La batalla de la banda ancha en Europa

LONDRES – Entre los muchos desafíos a que se enfrenta la nueva Comisión Europea está determinar cómo proporcionar acceso a Internet de banda ancha ultrápido a los quinientos millones de residentes de la Unión Europea sin aumentar los impuestos o llevar a la quiebra a las empresas de telecomunicaciones del continente. Este imperativo ha conducido a que muchas personas exijan mayores contribuciones de gigantes de Internet como Google, Netflix y Facebook, a los que frecuentemente se crítica por no hacer suficientes esfuerzos –e incluso se ataca y califica como “ventajistas” decididos a saquear los activos y mercados europeos. ¿Tienen fundamentos estas críticas?

En resumen, no. La realidad es que las compañías de Internet más importantes –la mayoría de las cuales tienen su sede en Estados Unidos– ya están contribuyendo con miles de millones de dólares al establecimiento y mantenimiento de las redes y centros de información que son esenciales para el funcionamiento de Internet.

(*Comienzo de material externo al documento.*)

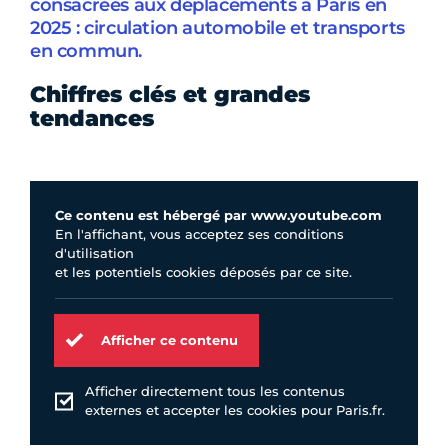
consacrées aux déplacements à Paris en
2025 : circulation automobile et transports
en commun.
Chiffres clés et grandes
tendances
Ce contenu est hébergé par www.youtube.com
En l'affichant, vous acceptez ses conditions
d'utilisation
et les potentiels cookies déposés par ce site.
Afficher ce contenu
Afficher directement tous les contenus
externes et accepter les cookies pour Paris.fr.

De hecho, estas empresas invirtieron directamente más de 75.000 millones de euros (cien mil millones de dólares) en infraestructura para Internet en los últimos tres años y su gasto aumentó aproximadamente un 10% al año en este periodo. Además, participaron en consorcios que invirtieron más de 500 millones de euros para instalar un cable de fibra óptica submarino a través del Pacífico, que ha estado en funcionamiento desde 2010, y un cable de 8.300 kilómetros (5.200 millas) desde el sureste de Asia hasta Japón que empezó a funcionar el año pasado.